Mais l’argent n’a pas seulement façonné son rapport au patrimoine. Il a également empoisonné ses relations amoureuses, révélant une autre forme de domination : celle qui se joue dans l’intimité des couples confrontés à l’inégalité des revenus.

La Domination Masculine Par L’Argent : Quand Le Succès Financier Devient Un Handicap Relationnel
Ce que l’intimité révèle souvent cruellement, c’est l’incapacité de certains hommes à accepter qu’une femme gagne davantage qu’eux. Lio l’a constaté dans chaque relation : « Les hommes, étant très mal à l’aise avec le fait qu’ils ne pouvaient pas me dominer financièrement, m’ont fait passer pour leur sal*pe ». Une accusation récurrente, un mécanisme de défense pour compenser leur malaise.
La chanteuse ne mâche pas ses mots : « J’étais Lio et je gagnais souvent beaucoup plus d’argent qu’eux. Et ça, on ne te le pardonne pas ». L’argent devient alors un instrument de pouvoir que certains partenaires ne supportent pas de voir entre les mains d’une femme. L’impossibilité de la dominer financièrement se transforme en violence symbolique, en tentative de décrédibilisation.
Rares sont ceux qui dépassent ce dilemme. « Il y en a très peu qui se sortent de ce dilemme », constate-t-elle avec lucidité. Cette confession met en lumière un tabou tenace dans les rapports amoureux : l’égalité économique reste, pour beaucoup, une menace à la masculinité traditionnelle. Quand la femme surpasse l’homme financièrement, le couple vacille sous le poids d’une domination contrariée.

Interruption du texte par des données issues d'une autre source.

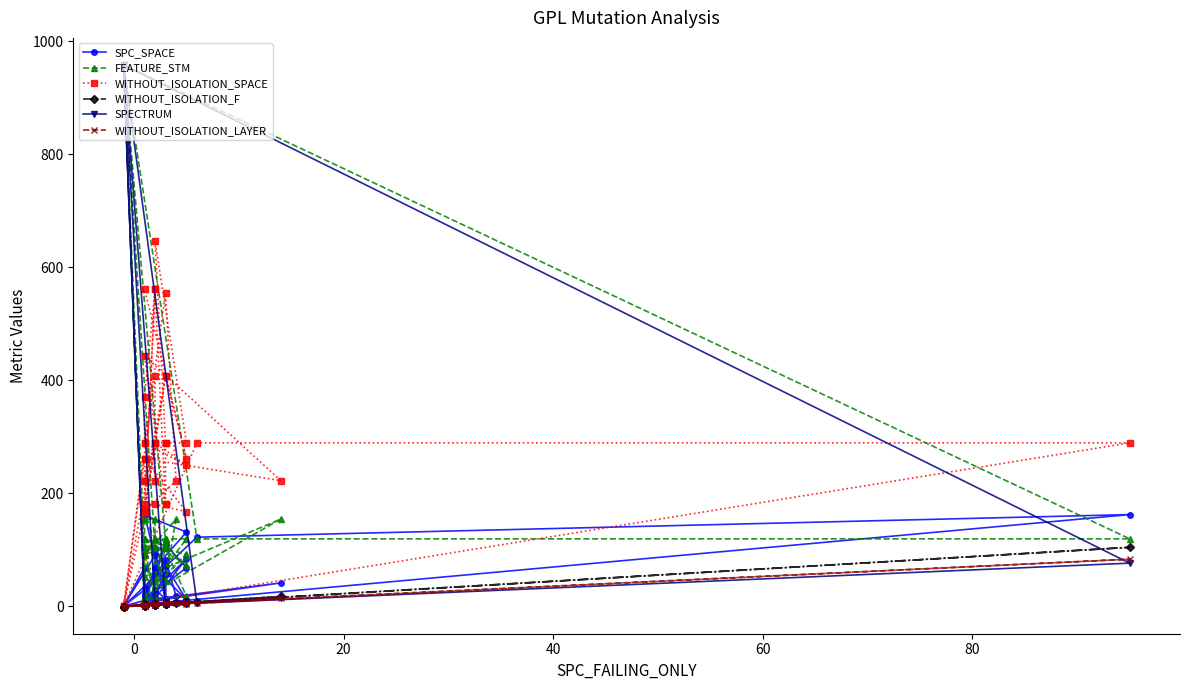

How many interior local valleys does the SPC_SPACE series have?

13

Mais aujourd’hui, ces blessures relationnelles semblent presque dérisoires face à une réalité bien plus concrète qui hante désormais son quotidien.

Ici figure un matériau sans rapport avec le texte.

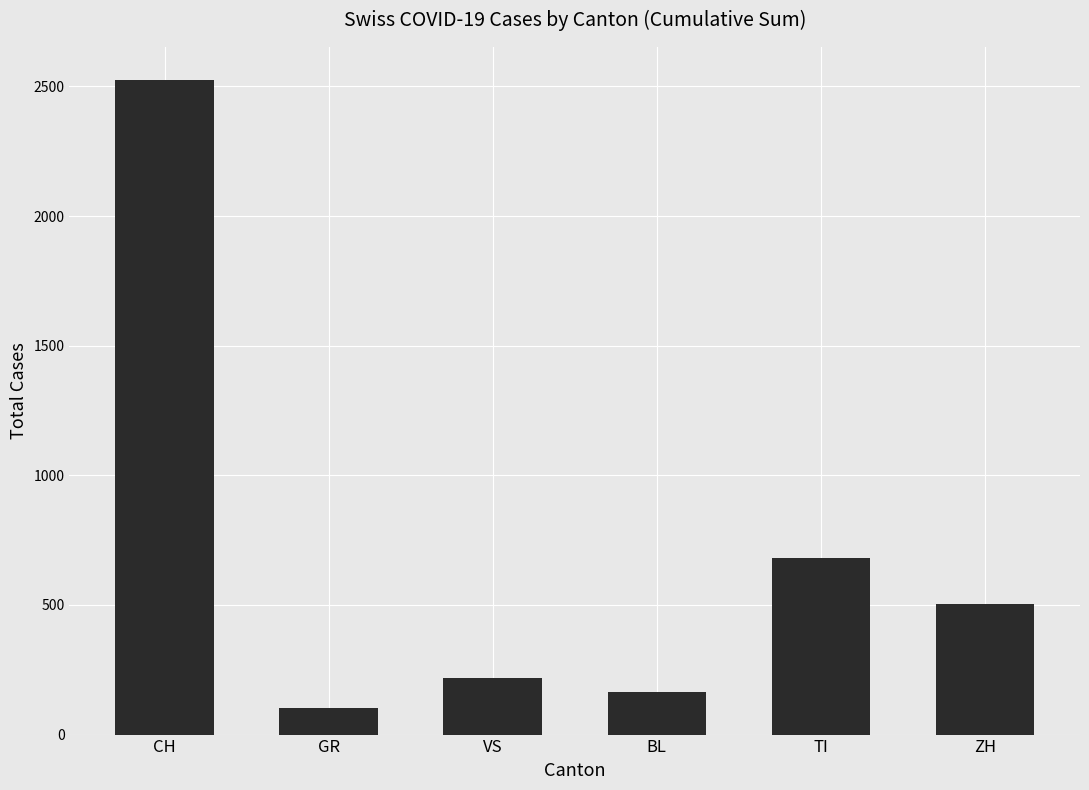

What is the difference between the maximum and minimum values?

2423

La Précarité Au Quotidien : Les Relances D’Huissiers Et La Course Permanente À La Sécurité
À 60 ans, cette réalité porte un nom : le découvert autorisé permanent. « J’ai 60 ans, je suis en découvert autorisé en permanence, parce que j’ai institutionnalisé ça quand les impôts me couraient derrière », confie Lio sans détour. Ce qui devait être une solution temporaire s’est transformé en mode de vie, un équilibre bancaire précaire devenu norme.